▸ **TASK DESCRIPTION**
Every line from the one containing "right front paw: (1238, 1203)" to the final line of the material below must be reproduced exactly; leave out all other lines.

▸ **RECORDS FOR THE EXERCISE**
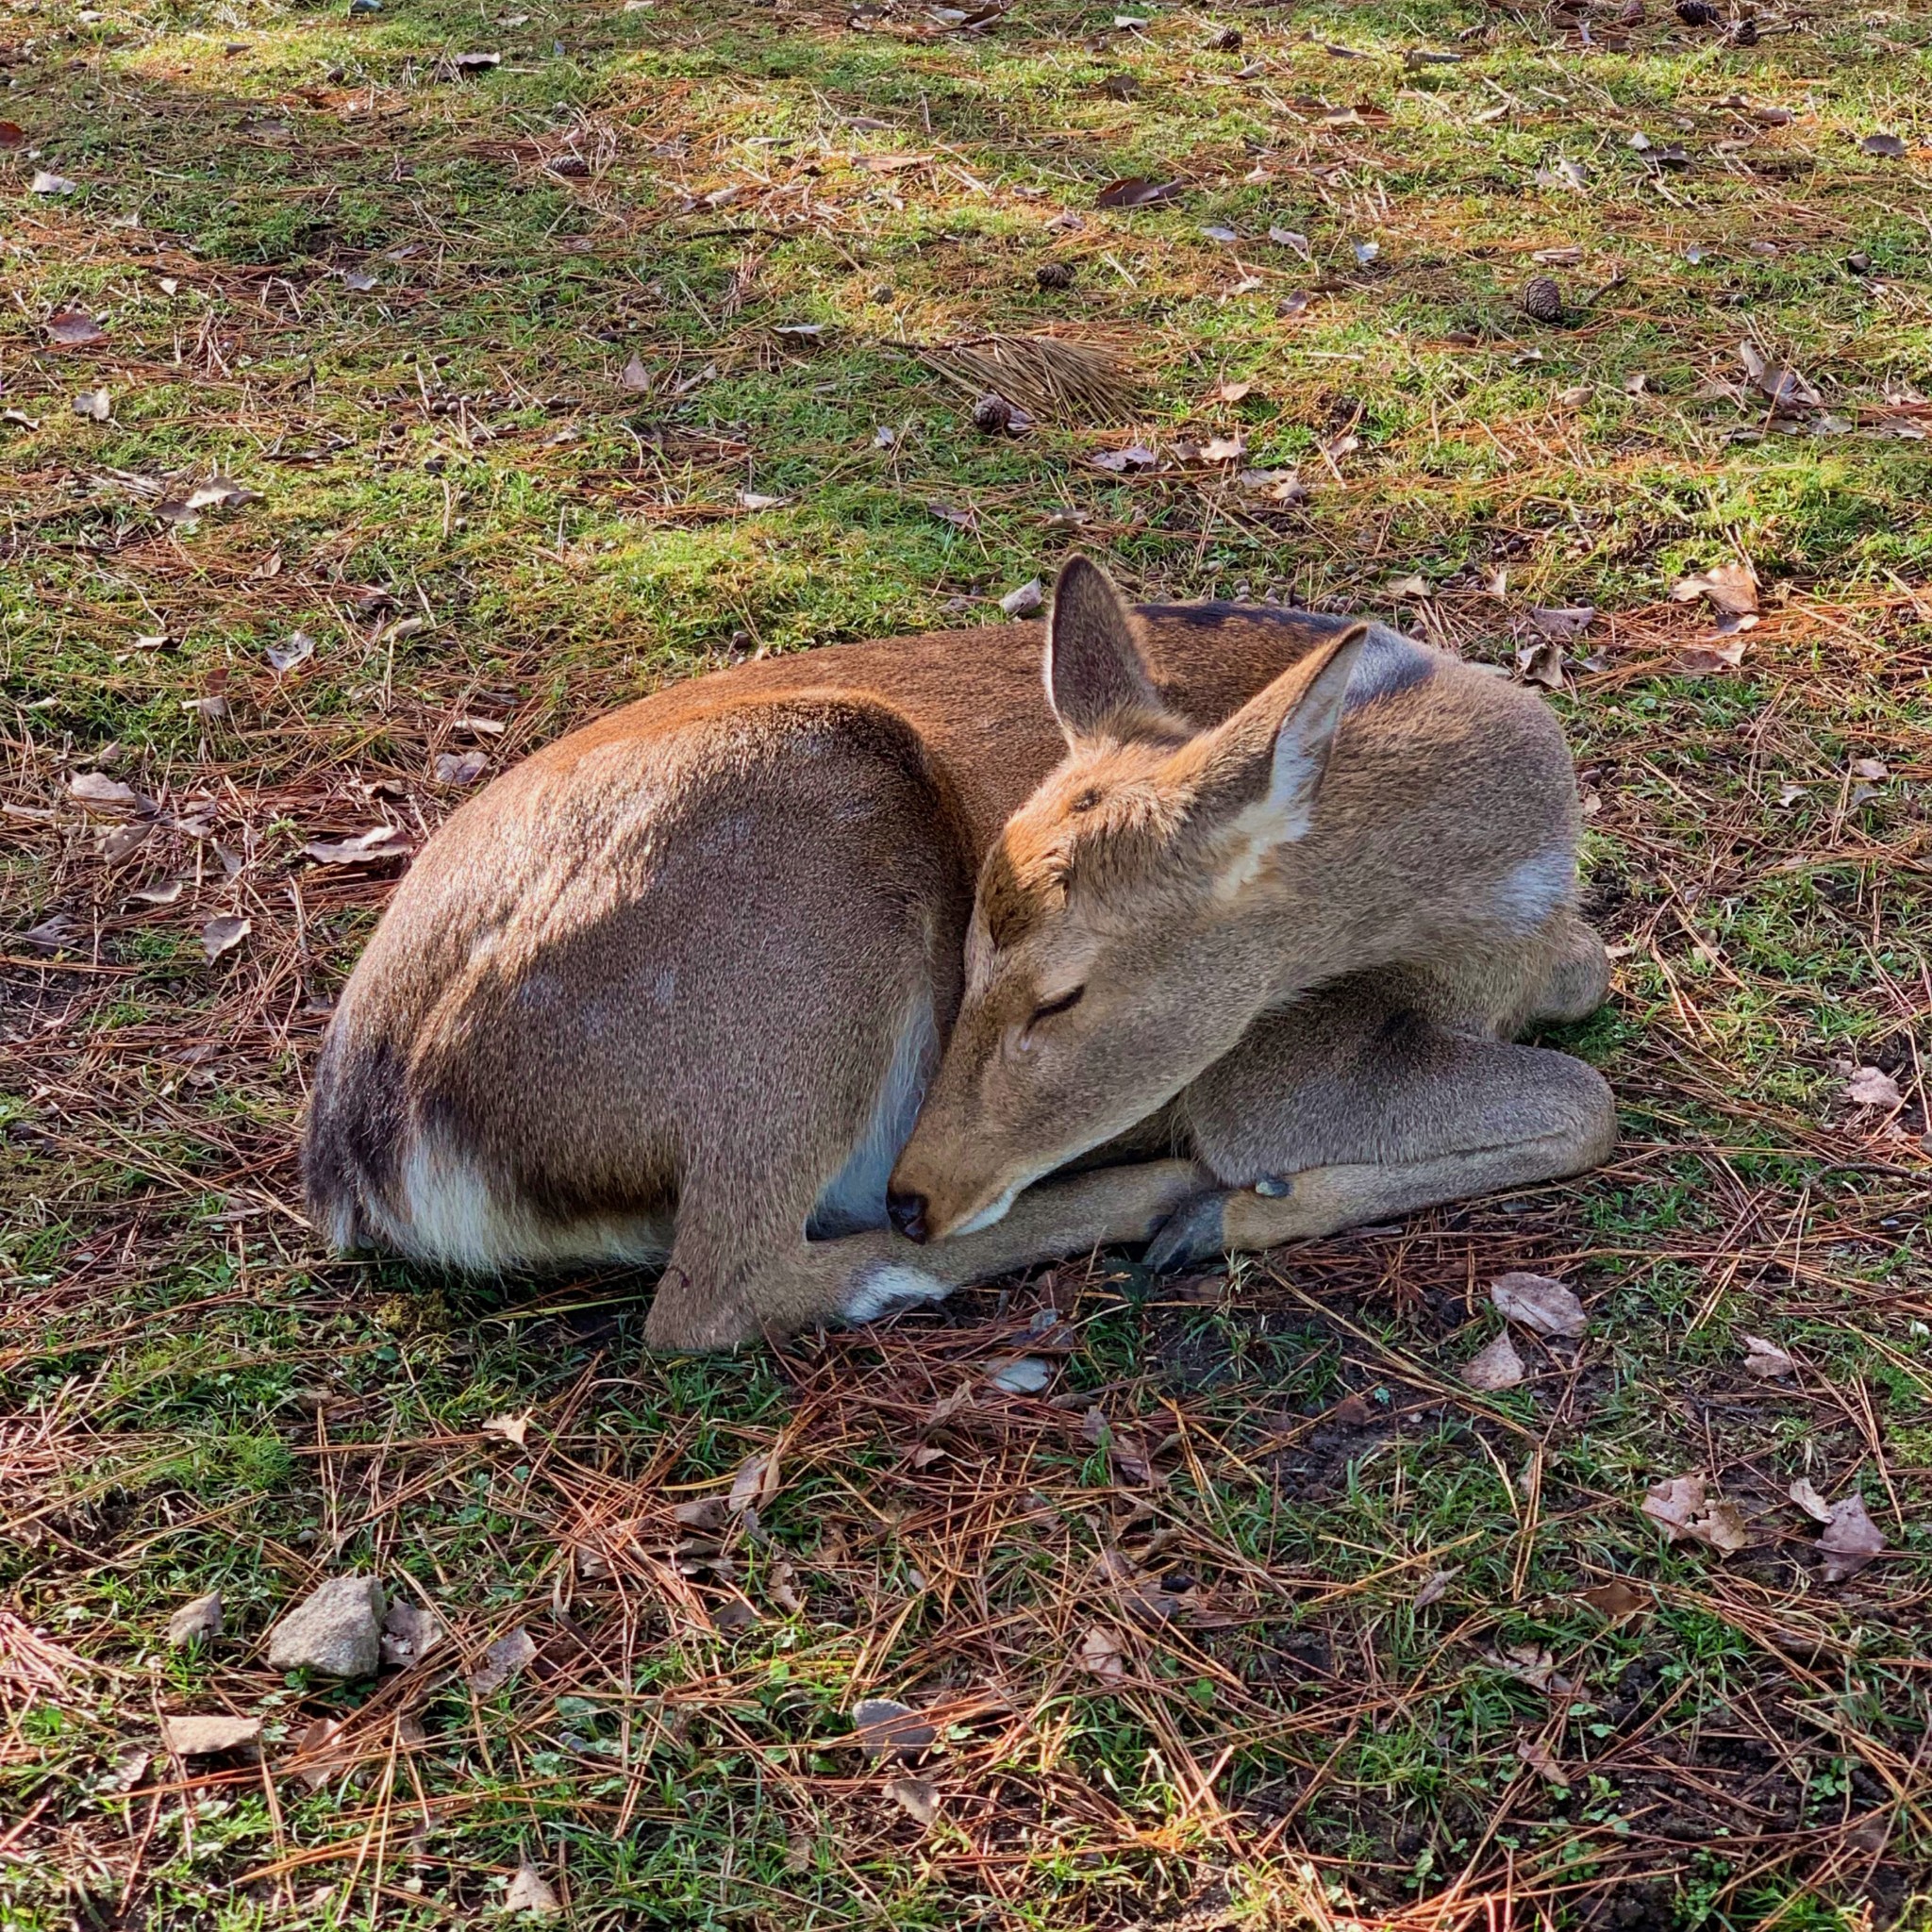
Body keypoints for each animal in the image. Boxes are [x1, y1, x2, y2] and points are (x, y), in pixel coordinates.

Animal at [308, 552, 1615, 1352]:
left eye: (1059, 995)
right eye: (973, 962)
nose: (915, 1187)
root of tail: (367, 1165)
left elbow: (1590, 983)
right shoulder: (1266, 1063)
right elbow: (1585, 1103)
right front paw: (1238, 1203)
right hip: (801, 905)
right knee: (718, 1289)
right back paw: (1162, 1201)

▸ **COMPLETED EXERCISE**
right front paw: (1238, 1203)
right hip: (801, 905)
right knee: (718, 1289)
right back paw: (1162, 1201)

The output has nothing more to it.